Explainability as statistical inference
Hugo Henri Joseph Senetaire, Damien Garreau, Jes Frellsen, Pierre-Alexandre Mattei
TL;DR
This work reframes model explainability as statistical inference by introducing LEX, a modular probabilistic framework that jointly models a predictor $p_\theta$, a stochastic feature selector $p_\gamma(z|x)$, and an imputation model $p_\iota$, yielding an interpretable, instance-wise feature mask. Explanations are obtained by marginalizing over masks and imputations, with a maximum-likelihood objective $\mathcal{L}(\theta,\gamma)$ and regularization to control sparsity, enabling both In-Situ and Post-Hoc scenarios within a unified theory.

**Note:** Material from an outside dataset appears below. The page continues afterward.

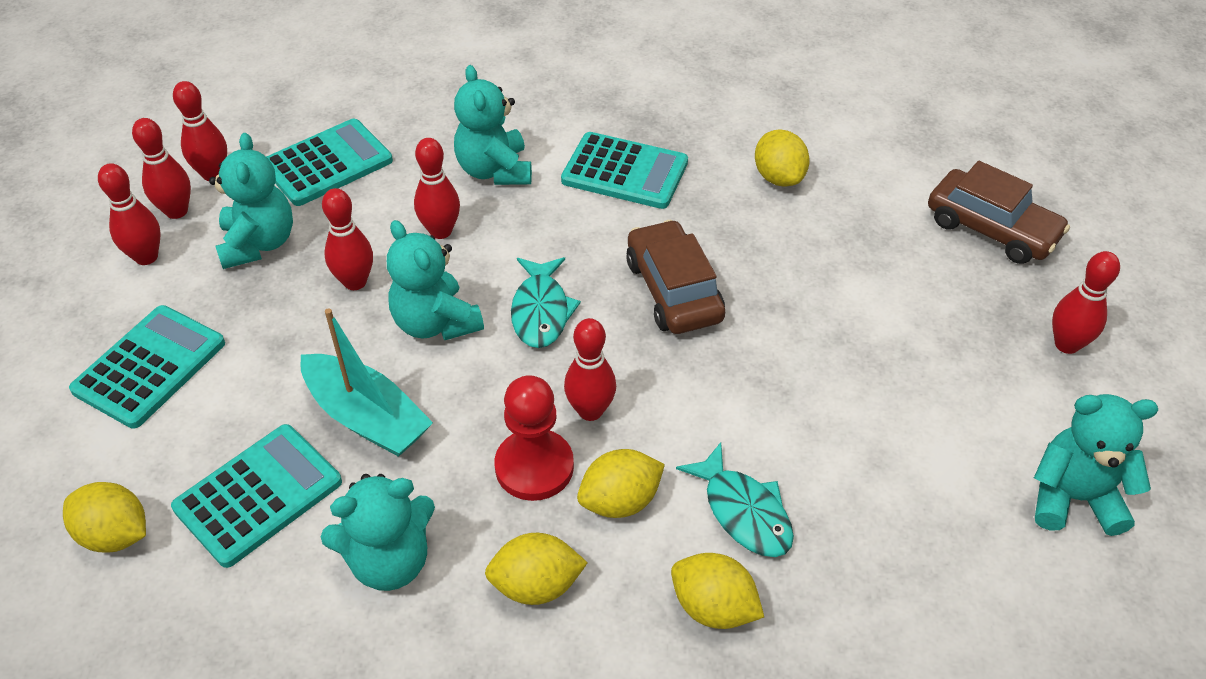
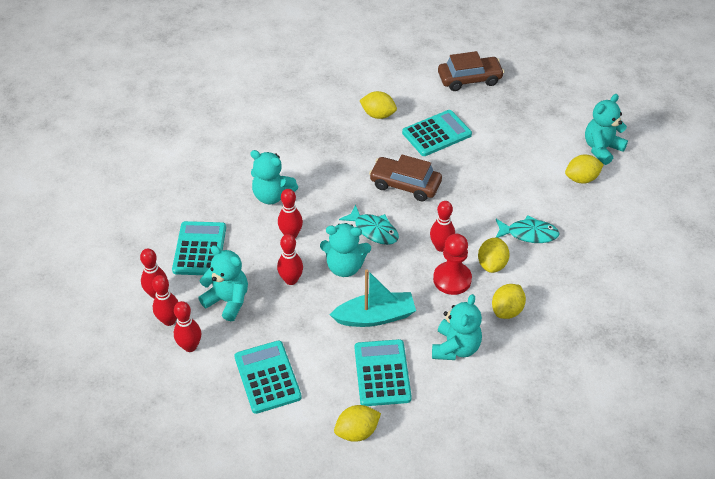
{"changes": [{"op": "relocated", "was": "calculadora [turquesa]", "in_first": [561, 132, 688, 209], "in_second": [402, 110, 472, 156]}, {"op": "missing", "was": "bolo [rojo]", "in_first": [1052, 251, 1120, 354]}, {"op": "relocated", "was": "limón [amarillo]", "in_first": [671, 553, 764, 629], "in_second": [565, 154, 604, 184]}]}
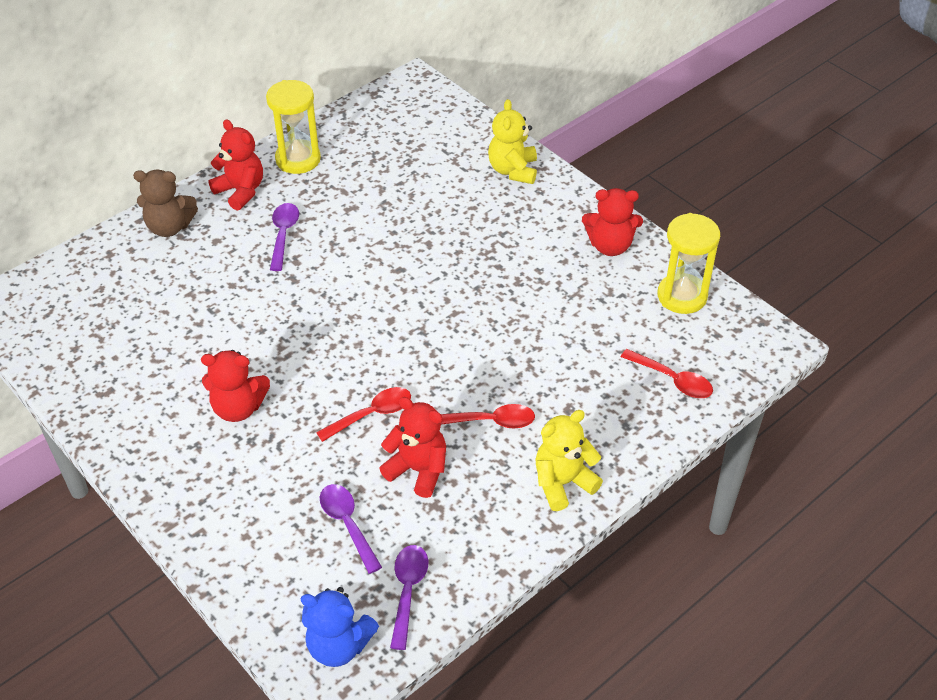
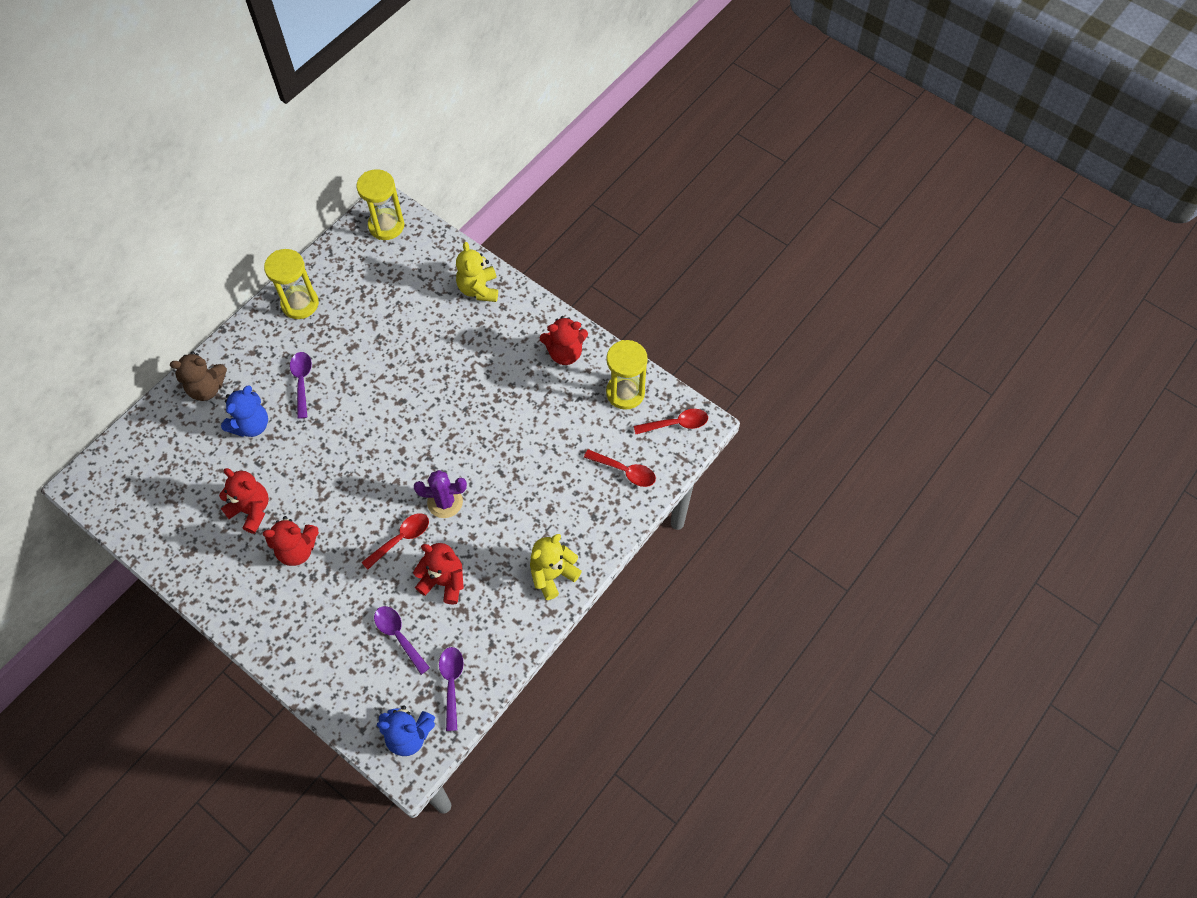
{"changes": [{"op": "relocated", "was": "osito [rojo]", "in_first": [208, 119, 263, 211], "in_second": [219, 468, 269, 534]}, {"op": "relocated", "was": "cuchara [rojo]", "in_first": [441, 404, 535, 428], "in_second": [634, 409, 708, 434]}, {"op": "appeared", "now": "reloj de arena [amarillo]", "in_second": [356, 169, 404, 240]}, {"op": "appeared", "now": "osito [azul]", "in_second": [221, 385, 268, 437]}, {"op": "appeared", "now": "cactus [morado]", "in_second": [414, 470, 467, 518]}]}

The authors demonstrate that several existing methods (e.g., L2X, Invase, REAL-X) are special cases of this framework, and they introduce ground-truth datasets for evaluating feature importance maps, showing that multiple imputation leads to more plausible explanations than constant imputations. Across synthetic, Switching Panels, and CelebA Smile experiments, LEX with multiple imputation achieves competitive predictive accuracy while yielding sharper, more reliable feature selections, suggesting a practical path toward robust, uncertainty-aware explanations in diverse modalities.
Abstract
A wide variety of model explanation approaches have been proposed in recent years, all guided by very different rationales and heuristics. In this paper, we take a new route and cast interpretability as a statistical inference problem. We propose a general deep probabilistic model designed to produce interpretable predictions. The model parameters can be learned via maximum likelihood, and the method can be adapted to any predictor network architecture and any type of prediction problem. Our method is a case of amortized interpretability models, where a neural network is used as a selector to allow for fast interpretation at inference time. Several popular interpretability methods are shown to be particular cases of regularised maximum likelihood for our general model. We propose new datasets with ground truth selection which allow for the evaluation of the features importance map. Using these datasets, we show experimentally that using multiple imputation provides more reasonable interpretations.